Space has not traditionally been a destination for enjoying delicious cuisine. Without gravity to help clear their sinuses, astronauts are left with a dulled sense of taste.
But at BI Norwegian Business School in Oslo, associate professor of marketing Carlos Velasco and his colleagues are working to develop more appetizing meals for space travelers. “Space captured my imagination very early in life and we saw an opportunity to address some of the challenges that space travelers can face,” says Velasco, a specialist in “multi-sensory marketing”. “We want to position food – which is a multi-sensory experience in itself – beyond nutrition.”
Working with academics from the University of Sussex in the UK and Carnegie Mellon University in the US, his BI Norwegian team developed three concepts for use in zero gravity. These include a mixing pod where solid spices are dissolved into the food for flavor and texture; a 3D printer that astronauts can use to make foods that enhance the emotional experience of eating; and small bites with distinct flavors from different cultures or life moments that combine with virtual and augmented reality.
It may seem like a lot of effort for the few lucky enough to travel to space. “But research and development in the space industry often results in innovations that also provide solutions to humanity’s big and small challenges,” says Velasco, citing inventions such as freeze-dried food, home insulation and water purification systems.
Velasco’s menu is still in the design stage, but other European business schools are turning space-age ideas into reality.
At the University of Exeter’s business school in south-west England, Professor Nikita Chiu is launching an undergraduate module on “Space Economics” early next year. “. Open to students from different disciplines and hosted on the university’s Penryn campus, the module will offer a chance to examine past achievements – and missteps – in space. It aims to help students envision a more responsible and sustainable space future, says Chiu, senior lecturer in innovation policy at Exeter and an Ad Astra Distinguished Fellow in Robotic and Outer Space Governance at the University’s Space Engineering Research Center from Southern California.
“There is no other sector more intriguing than space,” says Chiu. “When we look at the stars, we are actually looking into the past, and yet the space sector is all about building for the future.”
The course, she says, will draw on business studies, history of science and technology, engineering and global governance to understand how politics, technology and business intersect to enable space economy.

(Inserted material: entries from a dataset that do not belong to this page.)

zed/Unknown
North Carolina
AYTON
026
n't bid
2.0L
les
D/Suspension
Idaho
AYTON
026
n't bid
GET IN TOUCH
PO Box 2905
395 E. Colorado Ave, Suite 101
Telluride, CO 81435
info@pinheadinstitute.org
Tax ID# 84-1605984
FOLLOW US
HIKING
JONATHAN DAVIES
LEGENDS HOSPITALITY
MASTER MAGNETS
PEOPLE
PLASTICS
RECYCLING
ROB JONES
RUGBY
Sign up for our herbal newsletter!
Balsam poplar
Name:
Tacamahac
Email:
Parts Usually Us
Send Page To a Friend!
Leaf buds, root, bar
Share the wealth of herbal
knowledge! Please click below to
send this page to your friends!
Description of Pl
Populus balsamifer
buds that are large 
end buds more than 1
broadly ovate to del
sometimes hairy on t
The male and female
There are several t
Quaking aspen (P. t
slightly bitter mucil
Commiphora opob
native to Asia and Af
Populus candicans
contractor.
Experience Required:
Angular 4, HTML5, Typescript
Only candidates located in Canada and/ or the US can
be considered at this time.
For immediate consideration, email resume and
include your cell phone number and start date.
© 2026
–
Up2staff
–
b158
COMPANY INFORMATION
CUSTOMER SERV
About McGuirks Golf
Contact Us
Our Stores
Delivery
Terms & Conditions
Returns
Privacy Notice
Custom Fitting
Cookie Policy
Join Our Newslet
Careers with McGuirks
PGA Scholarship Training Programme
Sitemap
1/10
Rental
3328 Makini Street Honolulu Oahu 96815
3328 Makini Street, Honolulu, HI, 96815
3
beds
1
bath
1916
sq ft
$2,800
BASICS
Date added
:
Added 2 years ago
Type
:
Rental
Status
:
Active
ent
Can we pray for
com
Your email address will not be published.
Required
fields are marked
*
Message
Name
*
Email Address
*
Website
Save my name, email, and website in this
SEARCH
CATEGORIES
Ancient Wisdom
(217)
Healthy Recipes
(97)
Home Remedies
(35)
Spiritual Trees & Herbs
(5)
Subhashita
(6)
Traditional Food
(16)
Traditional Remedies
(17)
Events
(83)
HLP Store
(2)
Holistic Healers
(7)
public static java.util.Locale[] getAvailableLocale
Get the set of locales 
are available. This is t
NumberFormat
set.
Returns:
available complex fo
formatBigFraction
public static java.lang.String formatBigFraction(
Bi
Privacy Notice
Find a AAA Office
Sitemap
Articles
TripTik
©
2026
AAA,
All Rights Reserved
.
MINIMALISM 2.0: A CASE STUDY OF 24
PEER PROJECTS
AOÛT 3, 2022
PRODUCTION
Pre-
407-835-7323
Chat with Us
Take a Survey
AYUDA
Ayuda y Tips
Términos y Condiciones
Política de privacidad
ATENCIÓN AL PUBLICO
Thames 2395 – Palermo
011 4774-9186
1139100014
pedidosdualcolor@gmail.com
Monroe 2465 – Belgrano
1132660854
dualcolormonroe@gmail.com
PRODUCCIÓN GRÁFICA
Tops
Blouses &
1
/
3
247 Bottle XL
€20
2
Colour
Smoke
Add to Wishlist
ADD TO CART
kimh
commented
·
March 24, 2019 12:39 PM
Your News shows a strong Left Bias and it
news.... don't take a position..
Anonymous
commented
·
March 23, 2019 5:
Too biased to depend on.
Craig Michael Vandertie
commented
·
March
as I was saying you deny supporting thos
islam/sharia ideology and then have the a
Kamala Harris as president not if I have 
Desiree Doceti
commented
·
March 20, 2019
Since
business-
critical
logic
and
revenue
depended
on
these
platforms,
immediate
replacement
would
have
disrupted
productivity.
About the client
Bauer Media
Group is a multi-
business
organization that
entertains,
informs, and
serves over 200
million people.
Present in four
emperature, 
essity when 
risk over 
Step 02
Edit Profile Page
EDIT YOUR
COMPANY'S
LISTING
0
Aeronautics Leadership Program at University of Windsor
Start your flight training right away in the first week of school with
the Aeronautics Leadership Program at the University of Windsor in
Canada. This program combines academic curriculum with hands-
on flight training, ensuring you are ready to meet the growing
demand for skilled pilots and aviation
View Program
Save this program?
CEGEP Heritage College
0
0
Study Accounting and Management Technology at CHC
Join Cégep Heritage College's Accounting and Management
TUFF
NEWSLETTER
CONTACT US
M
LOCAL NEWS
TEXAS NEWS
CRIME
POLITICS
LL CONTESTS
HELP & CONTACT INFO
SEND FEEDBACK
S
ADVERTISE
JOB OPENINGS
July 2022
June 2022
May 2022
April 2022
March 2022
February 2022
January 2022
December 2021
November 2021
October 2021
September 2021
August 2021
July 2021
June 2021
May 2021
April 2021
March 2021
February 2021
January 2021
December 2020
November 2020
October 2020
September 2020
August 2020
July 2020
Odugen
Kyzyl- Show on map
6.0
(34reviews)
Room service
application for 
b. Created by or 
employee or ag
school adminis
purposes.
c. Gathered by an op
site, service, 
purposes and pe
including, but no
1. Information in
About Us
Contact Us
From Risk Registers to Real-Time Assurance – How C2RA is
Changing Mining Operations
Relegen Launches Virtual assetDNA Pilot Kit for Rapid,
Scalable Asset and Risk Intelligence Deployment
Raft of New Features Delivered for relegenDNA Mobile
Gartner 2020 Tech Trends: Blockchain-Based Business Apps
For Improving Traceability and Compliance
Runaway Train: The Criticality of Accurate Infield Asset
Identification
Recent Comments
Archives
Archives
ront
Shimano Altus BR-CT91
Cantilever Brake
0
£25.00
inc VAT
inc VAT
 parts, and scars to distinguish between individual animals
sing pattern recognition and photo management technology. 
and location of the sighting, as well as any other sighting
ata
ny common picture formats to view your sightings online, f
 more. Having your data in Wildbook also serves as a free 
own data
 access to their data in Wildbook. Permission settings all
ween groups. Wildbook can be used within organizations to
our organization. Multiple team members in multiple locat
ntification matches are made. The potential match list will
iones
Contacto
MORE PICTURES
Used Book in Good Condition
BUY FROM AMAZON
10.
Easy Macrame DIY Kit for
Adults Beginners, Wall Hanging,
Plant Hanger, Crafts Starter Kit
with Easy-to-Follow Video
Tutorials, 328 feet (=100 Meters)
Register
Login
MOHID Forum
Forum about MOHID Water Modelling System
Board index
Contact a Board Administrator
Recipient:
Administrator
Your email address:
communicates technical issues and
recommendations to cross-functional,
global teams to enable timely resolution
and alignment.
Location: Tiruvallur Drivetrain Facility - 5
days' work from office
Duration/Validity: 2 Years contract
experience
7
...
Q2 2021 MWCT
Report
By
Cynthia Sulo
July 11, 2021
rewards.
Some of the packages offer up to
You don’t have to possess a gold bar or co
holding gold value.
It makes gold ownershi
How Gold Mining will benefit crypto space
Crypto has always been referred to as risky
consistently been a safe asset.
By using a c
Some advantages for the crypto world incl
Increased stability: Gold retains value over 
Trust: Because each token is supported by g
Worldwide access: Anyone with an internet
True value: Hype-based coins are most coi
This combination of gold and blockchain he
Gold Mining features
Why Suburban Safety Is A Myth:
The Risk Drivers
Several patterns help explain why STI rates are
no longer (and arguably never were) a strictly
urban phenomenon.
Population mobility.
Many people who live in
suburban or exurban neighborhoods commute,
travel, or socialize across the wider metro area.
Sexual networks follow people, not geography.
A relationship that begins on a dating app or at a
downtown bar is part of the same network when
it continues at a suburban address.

“For those who are determined to pursue a career in the space sector, I hope they can apply what they have learned with us to inspire positive change, bring new ideas to an established industry and make it more diverse, more responsible and more sustainable,” says Chiu, who is also a mentor for Space4Women, a network organized by the United Nations Office for Outer Space Affairs (UNOOSA).
Meanwhile, the first six students recently graduated from Europe’s premier Space for Business programme, an executive education course aimed at space professionals, entrepreneurs and companies looking to grow their businesses. The course is a partnership between the Rotterdam School of Management (RSM) at Erasmus University, the Nova School of Business and Economics in Lisbon, the University of St. Gallen in Switzerland and the European Space Agency.
Space is the new economic frontier, explains program director René Olie, also associate professor of strategic management at RSM. Investment bank Morgan Stanley estimates that the $350 billion global space industry could grow to more than $1 billion by 2040. Yet while many space companies are starting out with big ambitions and ideas , they often lack the knowledge and management skills to develop their business.
“Many in this industry have an engineering background with limited business training,” says Olie. “Another reason to start the program was the rapid changes happening in the industry, which makes it attractive for non-space entrepreneurs and companies to enter the industry, like Elon Musk and Jeff Bezos.”
The three schools began discussing the idea in 2019. On the curriculum, St. Gallen focuses on space environment and space business models, Nova specializes in entrepreneurship and finance, while RSM leads the process scaling, innovation and leadership. The next program will run in early 2024, with plans to expand the cohort to around 15-20 participants.
Space entrepreneurs are also being targeted by HEC Paris, which earlier this year launched a seed funding program within its Creative Destruction Lab incubator. Launched in partnership with Toronto’s Rotman School and Georgia Tech’s Scheller College of Business, the nine-month program accommodates 40 start-ups as it seeks to give scientific space research an entrepreneurial perspective.
But Franz Viehböck is one of the few people who can attest to the rare perspective that space travel brings to life, business and education. Austria’s first, and so far only, astronaut was a lecturer at the Pioneering Short Programs at the Vienna-based WU Executive Academy. He’s worked with NASA and Boeing, and is now chief executive of the steel maker Berndorf Group, whose employees he regularly takes executive training at WU. “The view of Earth from space was overwhelming,” he says. “You no longer see artificial geographical boundaries, but the big picture.
“There is a spirit of optimism in the aerospace industry, which means that with courage and commitment, things can be changed,” he adds. “The innovations are very well received and appreciated, unlike many other sectors. It’s about having the courage to be enterprising and overcome setbacks – it doesn’t necessarily mean having to fly into space yourself.